Mit aktuellen Videofilmen und anschließenden Diskussionen versuchten die Polizeibeamten das Bewusstsein für das eigene Tun oder Nicht-Tun der Jugendlichen zu schärfen und praktische Gesetzesinformation altersgemäß zu vermitteln.

Großes Eltern-Interesse

Bei einem Elternabend im Vorfeld der Wortshops, der auf großes Interesse stieß, konnten sich die Eltern bei den erfahrenen MitarbeiterInnen des Suchtpräventionsteams nach möglichen Warnsignalen und Verhaltensauffälligkeiten erkundigen, die ihnen Hinweise auf ein mögliches Fehlverhalten ihrer Kinder liefern könnten. Ein wichtiger Tipp der Experten: Wenn Kinder merken, dass jemand in der Klasse zum Beispiel über WhatsApp gemobbt wird, sollten sie Screenshots machen und sich ihren Eltern oder dem Klassenvorstand mitteilen, damit diese helfend eingreifen können.

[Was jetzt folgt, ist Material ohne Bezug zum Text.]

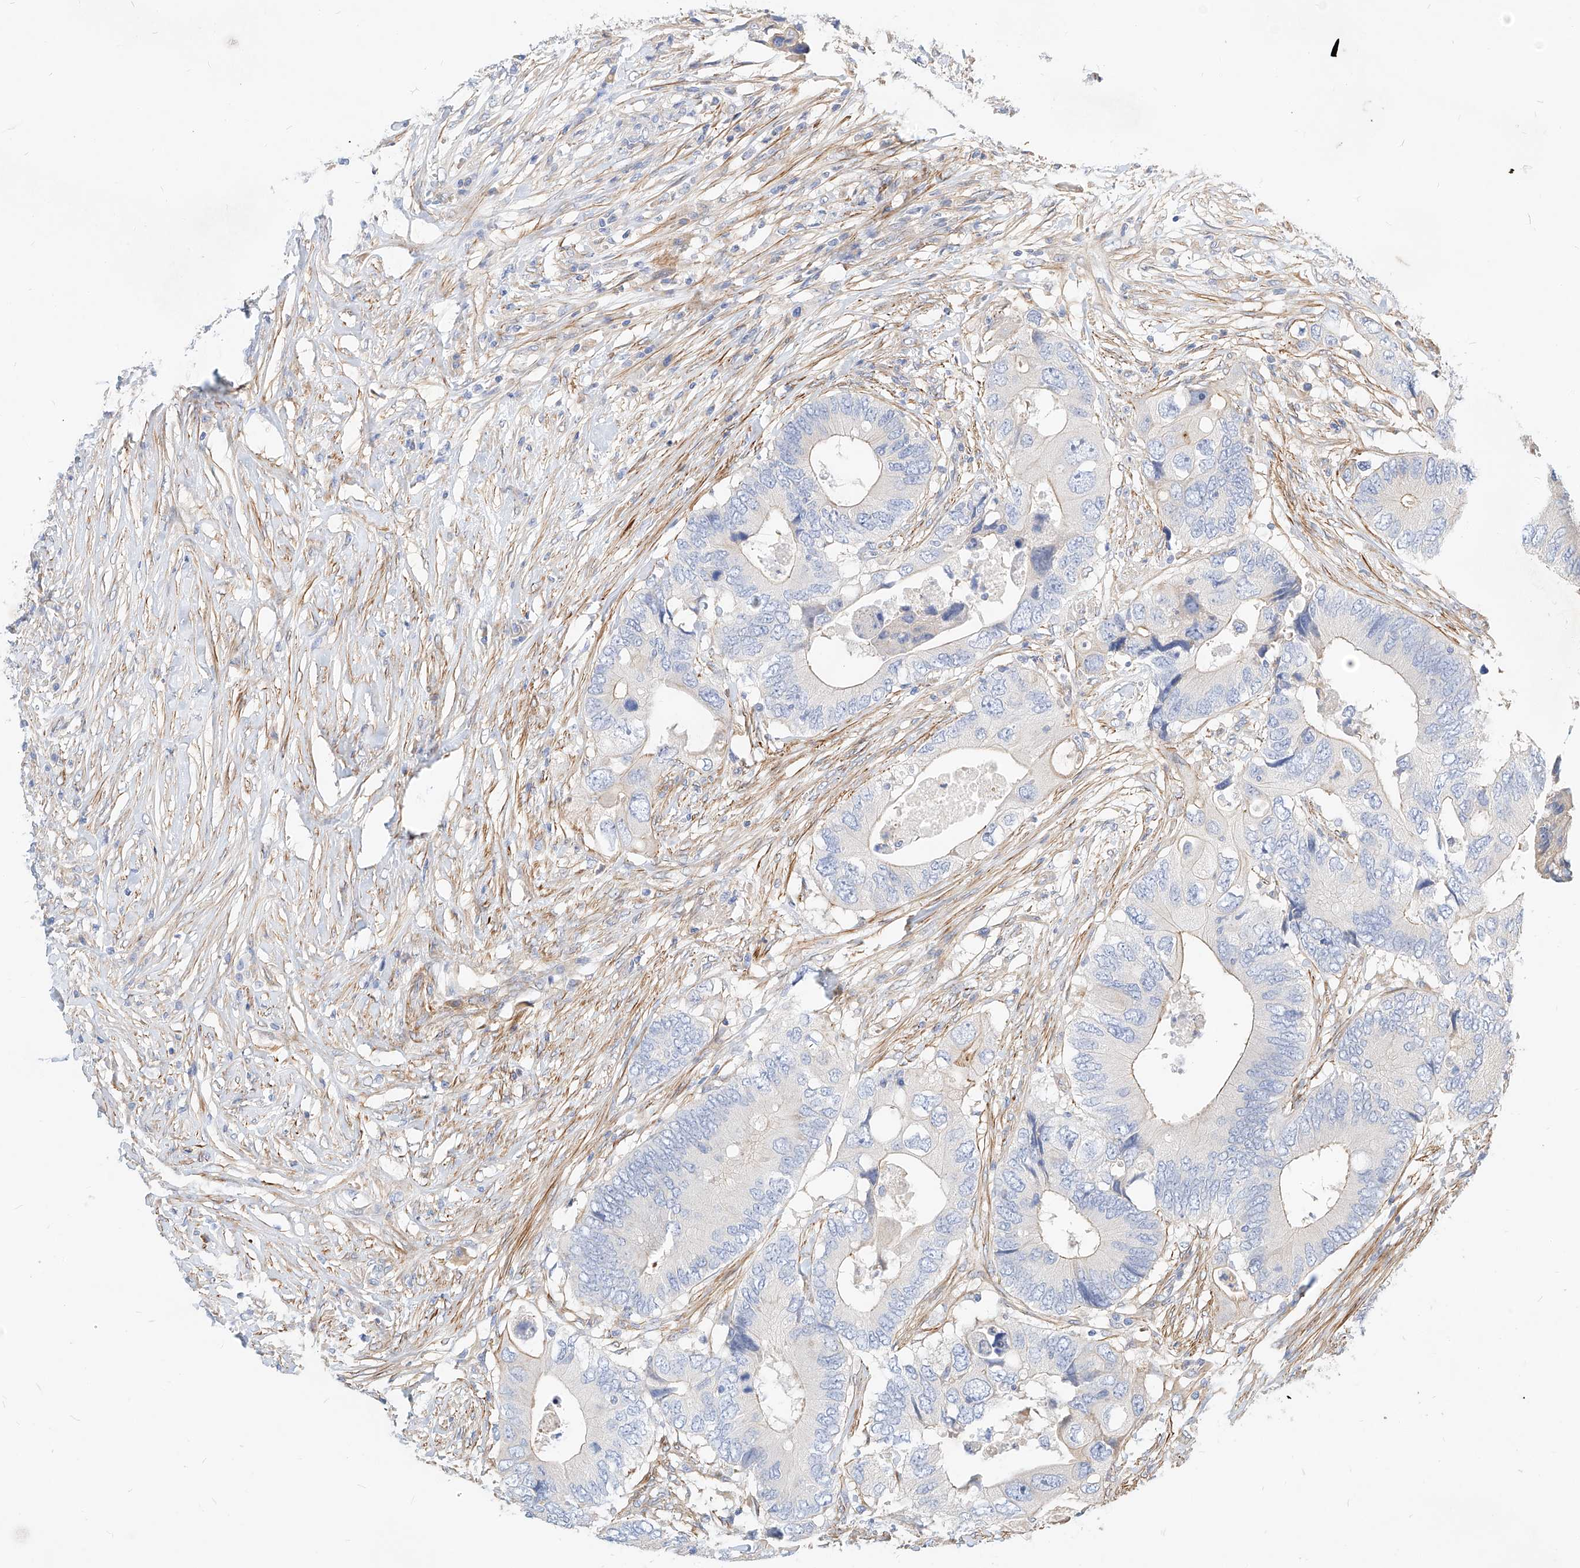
{"staining": {"intensity": "negative", "quantity": "none", "location": "none"}, "tissue": "colorectal cancer", "cell_type": "Tumor cells", "image_type": "cancer", "snomed": [{"axis": "morphology", "description": "Adenocarcinoma, NOS"}, {"axis": "topography", "description": "Colon"}], "caption": "This image is of colorectal cancer (adenocarcinoma) stained with immunohistochemistry (IHC) to label a protein in brown with the nuclei are counter-stained blue. There is no staining in tumor cells.", "gene": "KCNH5", "patient": {"sex": "male", "age": 71}}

Falls Eltern bei ihrem Kind Wesensveränderungen bemerken, sollten sie sensibel sein und besonders genau hinschauen.

Wichtig ist ein intaktes soziales Umfeld

Je sozialer das Umfeld ist, in dem Kinder aufwachsen, und Werte und Normen gelebt und unterrichtet werden, desto geringer ist das Risiko, ausgegrenzt zu werden oder jemanden auszugrenzen. Für Bezirksinspektor Greimel ist der wichtigste Faktor der Prävention, dass Kinder nicht stundenlang vor irgendwelchen Bildschirmen geparkt werden. Wenn Kinder mehrere Stunden vor Bildschirmen sitzen, fehlt diese Zeit, um mit der Familie Beziehung zu leben. Mangelnde Beziehung bedeutet, dass die Empathie-Fähigkeit der Kinder nicht ausreichend trainiert wird, wodurch ein erhöhtes Risiko für Gewalt- oder Suchtentstehung entsteht.

Wie geht“s weiter?

Die Zusammenarbeit mit dem Suchtpräventionsteam der Polizeidirektion Kirchdorf war eine große Bereicherung für den Schulalltag im BRG/BORG Kirchdorf. Besonders die praktischen Übungen in den Workshops begeisterten die Schüler.

Laut Bezirksinspektor Greimel hat die Technik in den letzten Jahren bereits viele Menschen überholt. Besonders stolz habe es ihn aber gemacht, dass die Polizei die Probleme erkannt habe und seit mehreren Jahren an Schulen im Bezirk Schülerworkshops, Elternabende und Lehrerinformation anbietet. Die Kids am BRG/BORG Kirchdorf können diese Einschätzung bestätigen. Es hat sich ausgezahlt, dieses wichtige Thema im Unterricht gemeinsam mit den erfahrenen Experten von der Polizei zu erarbeiten. Das erfolgreiche Projekt sollte nach Ansicht der Schüler unbedingt fortgesetzt werden.